If we vaccinate all children aged 2-17 we reduce the number of people who can become infected and subsequently spread disease. This will help to protect people who are at even greater risk of severe disease, for instance, a child’s grandparents who they may visit while carrying infective virus. If you have read any reports about this new proposal you may have seen the quote that, “even with moderate uptake of 30% it's estimated that this should result in 11,000 fewer hospitalisations and 2,000 fewer deaths each year,” from the Chief medical officer Professor Dame Sally Davies. These estimated figures are based around the concept of herd immunity, as well as the direct effects of vaccinating the children.
Herd immunity is not the only reason to vaccinate children. A child who gets flu will have to take time of school, potentially up to a couple of weeks. This means a parent would have to take time off work. Being at home with a sick child also makes the parent more likely to contract the disease themselves and have to take further time off work. Missing work is clearly not good for the parent, nor is it good for the economy as a whole. I have only used the examples of reduced hospitalisation and reduced time off work, but hopefully already you can see the economic logic behind the proposed move. I’d hate to have been the person to do these sums, but it has been estimated that the approximate £100 million a year cost for the vaccine campaign is cost effective when compared to the other economic benefits it could have.
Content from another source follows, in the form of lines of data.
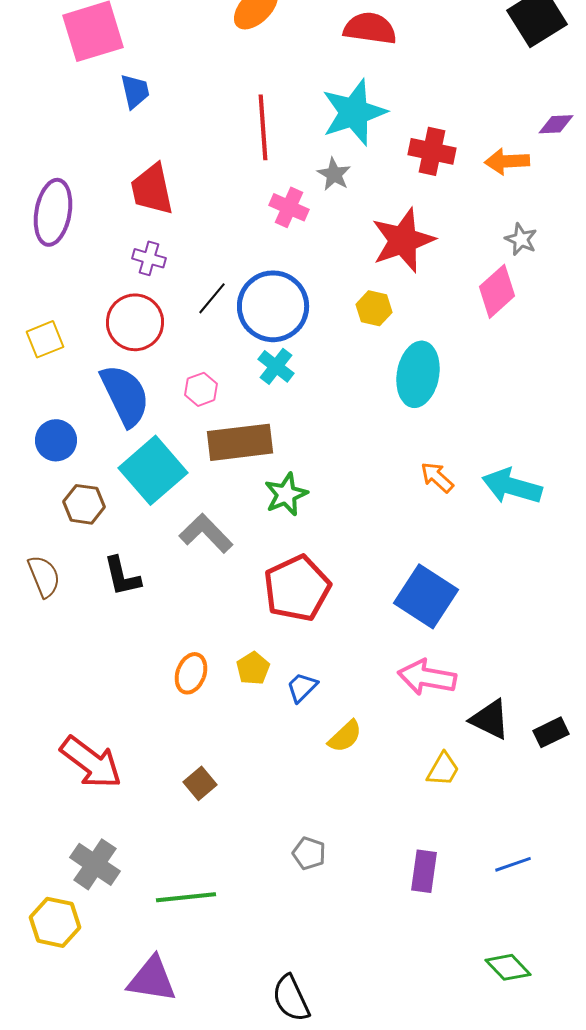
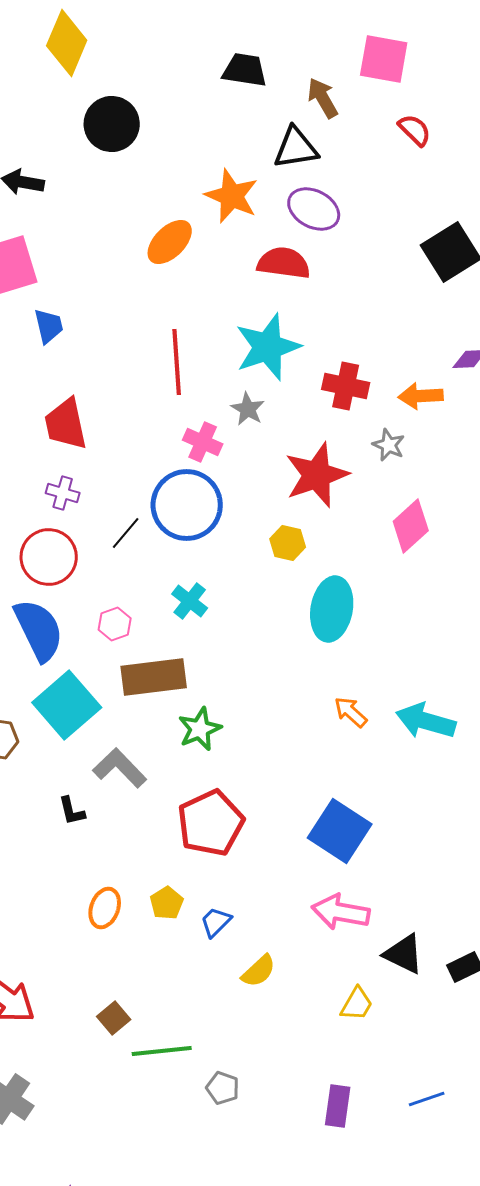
gray star: (521, 239) -> (389, 445), moved
blue circle: (273, 306) -> (187, 505), moved
black L-shape: (122, 576) -> (72, 811), moved, size x0.7
green line: (186, 897) -> (162, 1051), moved

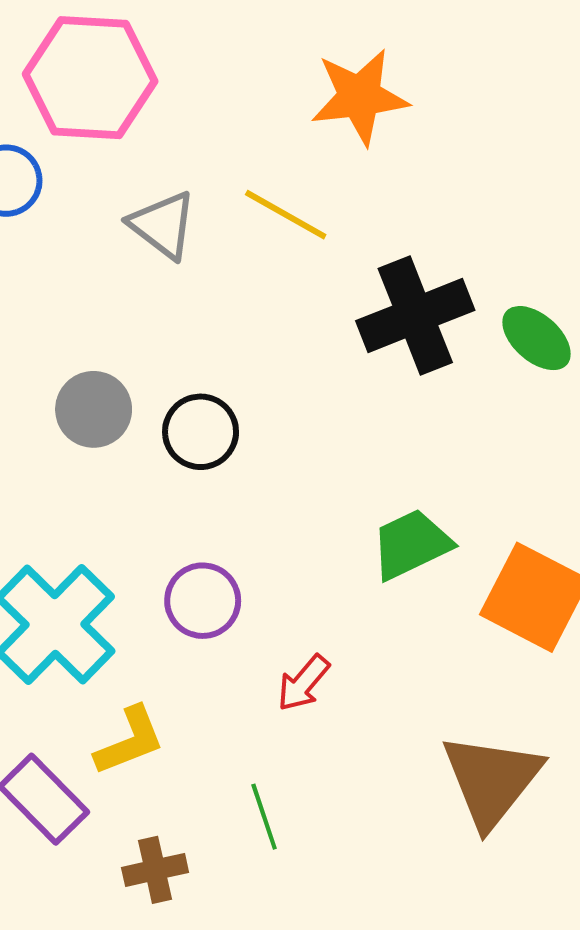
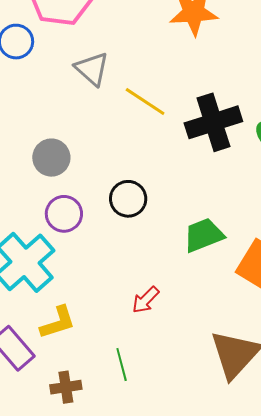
yellow line: (286, 215) -> (145, 102), moved
black circle: (201, 432) -> (128, 199), moved
purple circle: (203, 601) -> (64, 214), moved

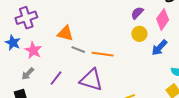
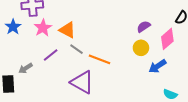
pink star: (33, 50) -> (43, 28), moved
gray arrow: (28, 74) -> (26, 68), moved
purple line: (56, 78) -> (51, 55), moved

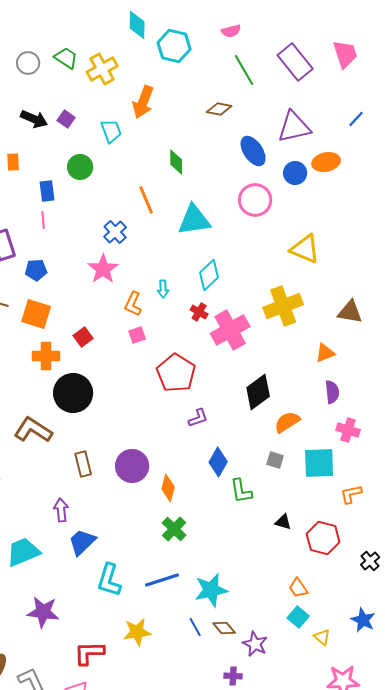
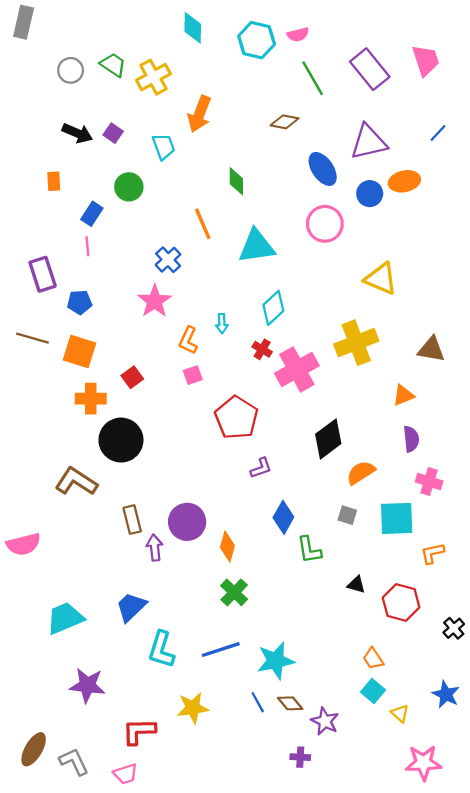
cyan hexagon: (174, 46) -> (257, 40), moved
blue rectangle: (47, 191) -> (92, 214), turned 40
purple arrow: (61, 510) -> (155, 548), moved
For the majority of children, influenza is not a killer disease. However, starting in 2014 it is highly likely that we will see a huge campaign to get as many 2-17 year olds vaccinated against the virus as possible. The vaccine will help to reduce the cases of influenza infection in children, which, while rarely fatal, is still fairly nasty and not one you’d want to have if you can avoid it. The campaign will also help to protect those at higher risk of severe influenza by increasing the level of herd immunity. It won’t be a cheap campaign, but the simple fact that it will help prevent many cases of flu will help reduce the costs needed to treat these people, making it cost effective. Away from cost-effectiveness, if you could prevent yourself getting a nasty disease, you are at risk from, by simply having something sprayed up your nose, wouldn’t you want to?